Fluorine reclaimed from PFAS in mechanochemical process

A straightforward mechanochemistry method can break down problematic PFAS compounds while simultaneously recovering the fluoride they contain for use in the production of commercial fluorochemicals (Nature 2025, DOI: 10.1038/s41586-025-08698-5).

The accumulation of per- and polyfluoroalkyl substances, known as PFAS, is a growing cause of concern. Their strong carbon–fluorine bonds give these compounds excellent chemical and thermal stability, and they are widely used in applications as diverse as packaging, textile treatments, and firefighting equipment. Those same useful properties also make PFAS-based materials incredibly resistant to degradation. Rising concentrations in the environment coupled with worrying evidence about the health implications of exposure have made clear the urgent need for methods that safely destroy these chemicals and prevent further contamination.

Intriguingly, tackling the PFAS problem was not a primary focus for Véronique Gouverneur and her team at the University of Oxford. While the group was investigating safer methods to produce fluorochemicals from fluorspar, the major mineral source of fluorine, they developed a simple mechanochemical procedure combining the raw mineral with phosphate salts. The results seemed too good to be true. The process returned a greater than 100% yield of fluoride.

It took a lucky observation to resolve the discrepancy. “Our postdoc Long Yang noticed that the specific jar, instead of having a rubber seal, which is what we use all the time, had a [polytetrafluoroethylene] seal,” explains Gouverneur. “That made us realize that perhaps those mechanical conditions, and applying a phosphate salt, was able to harvest the fluoride content and therefore destroy the PTFE.”

The team moved quickly to investigate the mechanism underlying this destructive process, beginning by establishing exactly what had formed in the ball mill. NMR revealed that the PTFE fluoropolymer was broken into a variety of mineralized carbon fragments, including graphite, carbonates, and oxalates, combined with a mixture of recyclable phosphate salts. The team recovered fluoride either as ions that can be used in fluorination chemistry or as fluorophosphates that can be diverted into other forms, including tetrabutylammonium fluoride, says Gouverneur.
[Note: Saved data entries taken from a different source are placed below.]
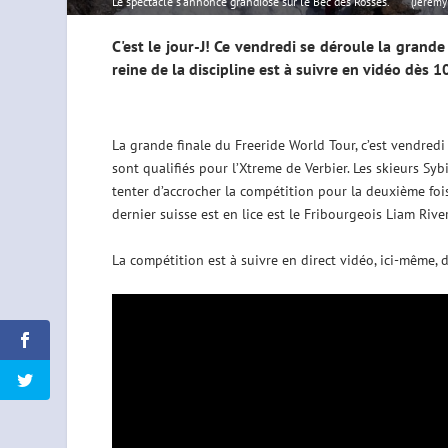
Le spectacle s'annonce grandiose sur le Bec des Rosses.
(Jeremy
C'est le jour-J! Ce vendredi se déroule la grand
reine de la discipline est à suivre en vidéo dès 1
La grande finale du Freeride World Tour, c’est vendredi
sont qualifiés pour l’Xtreme de Verbier. Les skieurs Sy
tenter d’accrocher la compétition pour la deuxième fois 
dernier suisse est en lice est le Fribourgeois Liam Riv
La compétition est à suivre en direct vidéo, ici-même, 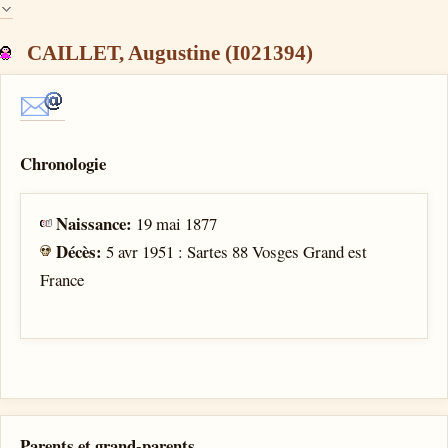
CAILLET, Augustine (I021394)
Chronologie
Naissance:
19 mai 1877
Décès:
5 avr 1951 : Sartes 88 Vosges Grand est
France
Parents et grand-parents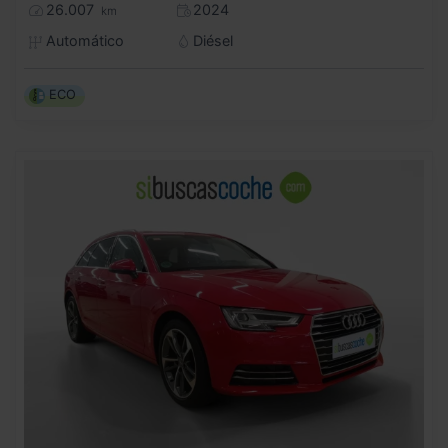
26.007
2024
km
Automático
Diésel
ECO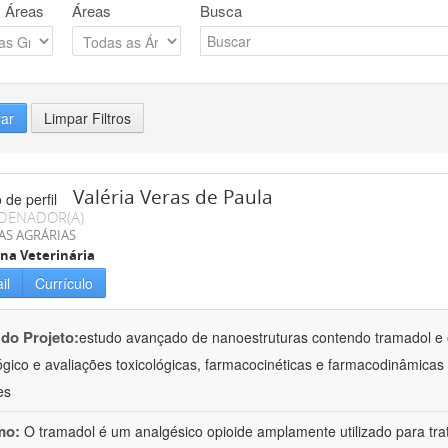
 Áreas
Áreas
Busca
rar
Limpar Filtros
Valéria Veras de Paula
DENADOR(A)
AS AGRÁRIAS
na Veterinária
il
Currículo
 do Projeto:
estudo avançado de nanoestruturas contendo tramadol e 
ógico e avaliações toxicológicas, farmacocinéticas e farmacodinâmicas 
es
mo:
O tramadol é um analgésico opioide amplamente utilizado para tr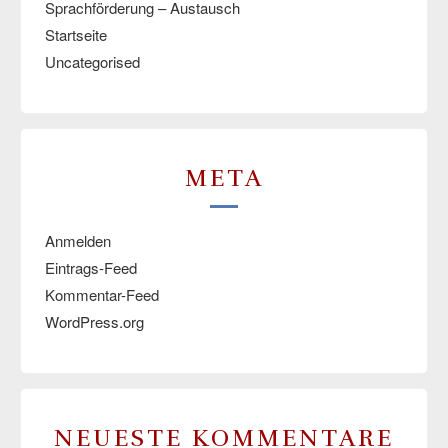
Sprachförderung – Austausch
Startseite
Uncategorised
META
Anmelden
Eintrags-Feed
Kommentar-Feed
WordPress.org
NEUESTE KOMMENTARE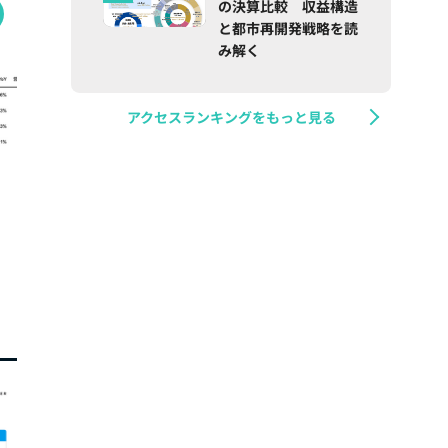
の決算比較 収益構造
と都市再開発戦略を読
み解く
アクセスランキングをもっと見る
In particular, the phosphate salt proved essential for the degradation process, with the carbonate and hydroxide alternatives both yielding inferior results. The team’s long-term collaborator Robert Paton used density functional theory calculations to study a possible breakdown mechanism. The group hypothesizes that the phosphate anion behaves as a nucleophile, enabling it to break the C–F bonds. The reaction was then successfully validated on a variety of solid waste PFASs, including Teflon tape, plastic tubing, and wire insulation. Gouverneur is now working on translating the process to a commercial scale.

Linda Weavers at the Ohio State University was excited by the circularity of the approach and believes it could be a valuable complement to existing remediation and destruction strategies. “Processes like this, where you can break down components to get back a valuable starting material, are a very important area of research,” she says. “This might be a way to get the PFAS off the activated carbon [used] to remove these compounds from water systems.”
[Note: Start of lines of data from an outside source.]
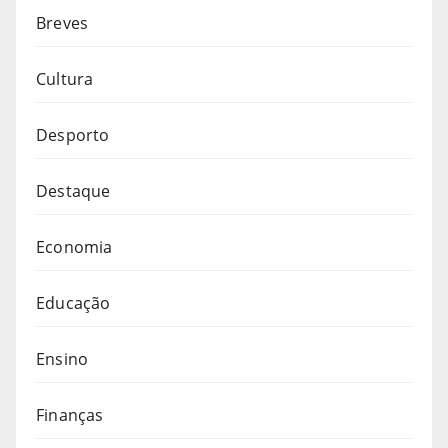
Breves
Cultura
Desporto
Destaque
Economia
Educação
Ensino
Finanças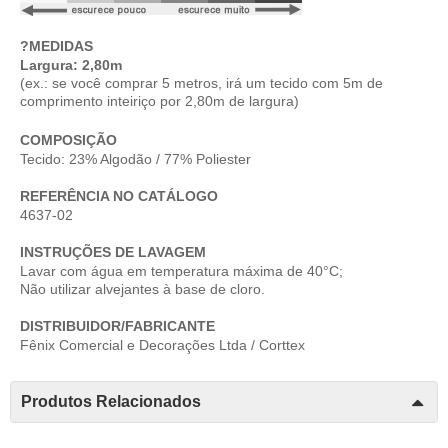
?MEDIDAS
Largura: 2,80m
(ex.: se você comprar 5 metros, irá um tecido com 5m de
comprimento inteiriço por 2,80m de largura)
COMPOSIÇÃO
Tecido: 23% Algodão / 77% Poliester
REFERÊNCIA NO CATÁLOGO
4637-02
INSTRUÇÕES DE LAVAGEM
Lavar com água em temperatura máxima de 40°C;
Não utilizar alvejantes à base de cloro.
DISTRIBUIDOR/FABRICANTE
Fênix Comercial e Decorações Ltda / Corttex
Produtos Relacionados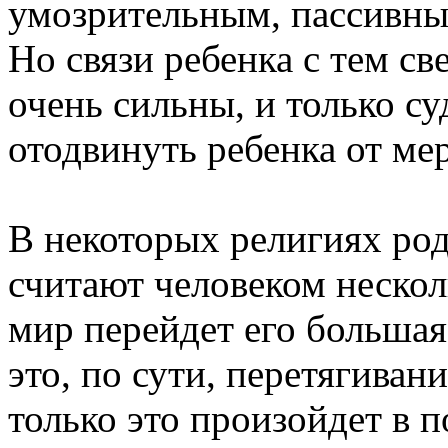
умозрительным, пассивны
Но связи ребенка с тем св
очень сильны, и только с
отодвинуть ребенка от ме
В некоторых религиях род
считают человеком несколь
мир перейдет его большая
это, по сути, перетягивани
только это произойдет в п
Timm Strathmann at the Colorado School of Mines believes that although the new process is innovative, environmental and economic analysis will be required before the method is ready for commercial development. “I would like to see rigorous life cycle and techno-economic assessments of this cyclic process that they’re proposing, in comparison to simply destroying the PTFE and recovering the fluoride by calcium fluoride precipitation,” he says.